■ **TEXTE SOURCE**:
'''

Après « En finir avec Eddy Bellegueule » et « Ils ont tué mon père » Edouard Louis poursuit dans la veine de l'autofiction, pour revenir sur ses racines et son histoire, à travers tout ce contre quoi il a dû lutter pour se construire. La pauvreté subie, avec son lot d'asphyxie culturelle, d'exclusion, de mépris, ne se résument pas simplement dans un passé révolu, qu'on peut laisser derrière soi. La trace creuse son sillon, oublier n'est pas un pari possible.

'''

Pouvez-vous reproduire mot pour mot l'intégralité du texte source ? Le matériel présenté ensuite est indépendant du texte source.

■ **MATÉRIEL FOURNI**:
'''

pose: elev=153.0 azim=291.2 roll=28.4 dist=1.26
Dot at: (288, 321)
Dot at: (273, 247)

'''

■ **RÉSULTAT OBTENU**:
Après « En finir avec Eddy Bellegueule » et « Ils ont tué mon père » Edouard Louis poursuit dans la veine de l'autofiction, pour revenir sur ses racines et son histoire, à travers tout ce contre quoi il a dû lutter pour se construire. La pauvreté subie, avec son lot d'asphyxie culturelle, d'exclusion, de mépris, ne se résument pas simplement dans un passé révolu, qu'on peut laisser derrière soi. La trace creuse son sillon, oublier n'est pas un pari possible.